PROBLEM TO WORK ON: In the records below, turn everything from the line containing "leistet NRW einen wichtigen Beitrag" down to the line containing "nzieller Bestandteil einer", including both, into a numbered list. Leave out any blank lines.

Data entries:
++++++++

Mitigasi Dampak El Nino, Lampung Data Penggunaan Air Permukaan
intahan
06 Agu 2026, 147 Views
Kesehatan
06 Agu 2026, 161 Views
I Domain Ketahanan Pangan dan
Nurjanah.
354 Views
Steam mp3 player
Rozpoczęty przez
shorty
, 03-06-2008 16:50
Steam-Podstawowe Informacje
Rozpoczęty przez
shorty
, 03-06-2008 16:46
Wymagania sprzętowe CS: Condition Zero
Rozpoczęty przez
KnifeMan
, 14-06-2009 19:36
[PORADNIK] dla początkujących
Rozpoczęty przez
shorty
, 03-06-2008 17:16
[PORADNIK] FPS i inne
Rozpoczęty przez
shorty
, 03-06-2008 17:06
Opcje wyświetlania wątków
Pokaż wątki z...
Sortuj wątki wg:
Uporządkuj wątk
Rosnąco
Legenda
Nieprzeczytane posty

++++++++

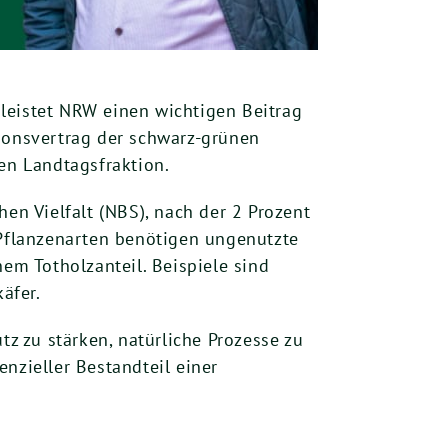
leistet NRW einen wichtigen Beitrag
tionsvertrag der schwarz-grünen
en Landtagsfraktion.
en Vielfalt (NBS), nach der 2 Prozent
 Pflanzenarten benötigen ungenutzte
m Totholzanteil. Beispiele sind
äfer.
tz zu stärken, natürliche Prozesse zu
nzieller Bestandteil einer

++++++++

RESULT:
1. leistet NRW einen wichtigen Beitrag
2. tionsvertrag der schwarz-grünen
3. en Landtagsfraktion.
4. en Vielfalt (NBS), nach der 2 Prozent
5.  Pflanzenarten benötigen ungenutzte
6. m Totholzanteil. Beispiele sind
7. äfer.
8. tz zu stärken, natürliche Prozesse zu
9. nzieller Bestandteil einer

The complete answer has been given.